20 novembre 2025 Dernière mise à jour : 16-12-2025
Face aux cancers du pancréas, la Fondation ARC met en œuvre une stratégie scientifique qui s’appuie sur le soutien aux meilleures équipes de recherche à travers la France, grâce à l’appel à projets annuel « Pancréas », initié en 2022. C’est notamment grâce à cette action que François Ghiringhelli et ses collaborateurs déploient un programme de recherche ambitieux, pour tenter de trouver une solution face à la résistance des cancers du pancréas aux chimio-immunothérapies.

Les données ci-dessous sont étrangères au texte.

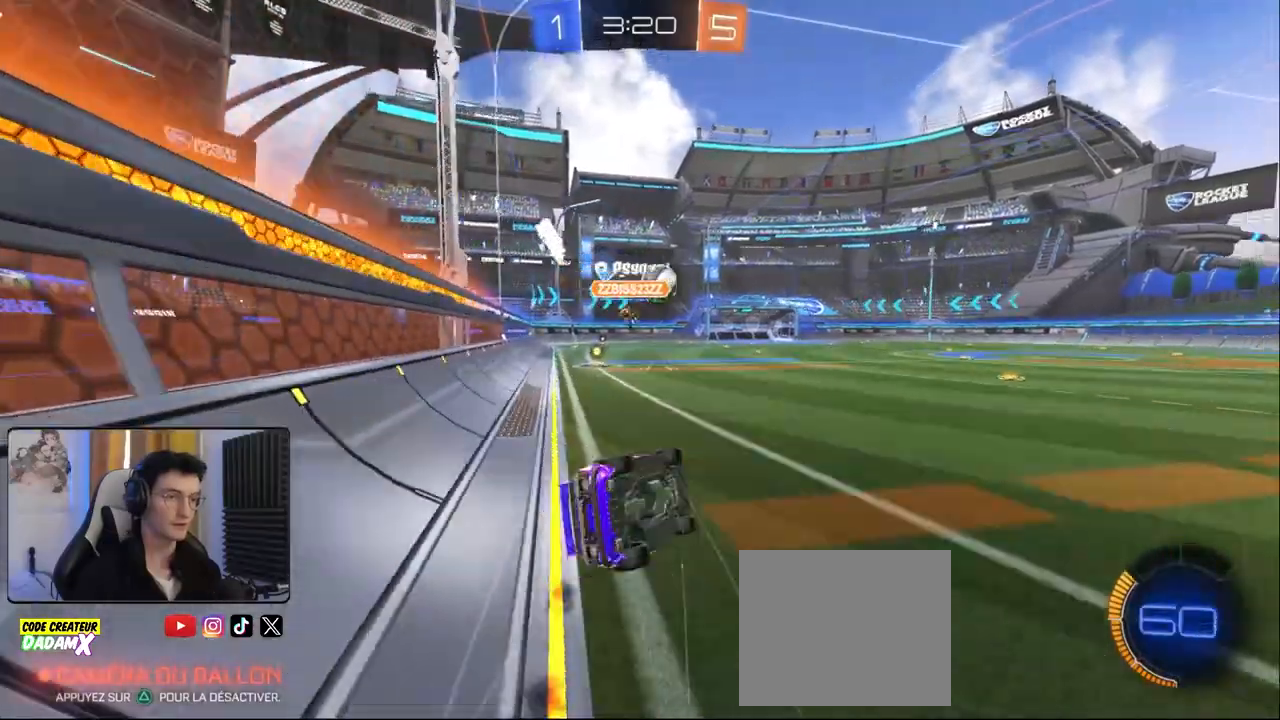
{"buttons": ["R2"], "left_stick": "center", "right_stick": "center", "events": [[283, "left_stick", "up-left"], [383, "left_stick", "left"], [433, "L1", "up"], [483, "left_stick", "center"]]}
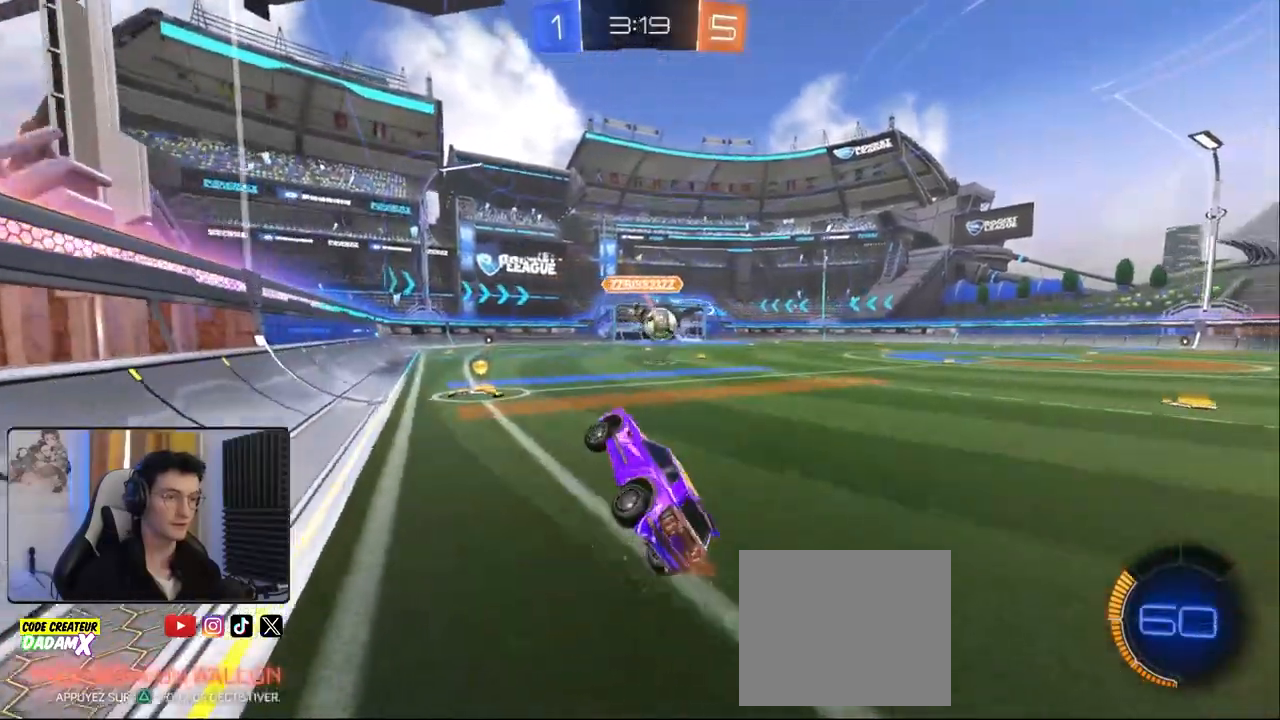
{"buttons": ["R2"], "left_stick": "right", "right_stick": "center", "events": [[83, "R1", "down"], [200, "left_stick", "left"], [300, "left_stick", "center"], [350, "left_stick", "right"], [483, "R1", "up"]]}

Leur objectif ? Décrire dans le détail les mécanismes cellulaires et moléculaires impliqués dans l’action de l’interleukine 1, une messagère manifestement importante dans la mise à l’abri des cellules cancéreuses face aux traitements. In fine, leur travail permettra d’évaluer la pertinence de bloquer cette « voie de l’IL-1 » dans le but de déclencher une réponse à la chimio-immunothérapie chez les patients atteints de cancers du pancréas.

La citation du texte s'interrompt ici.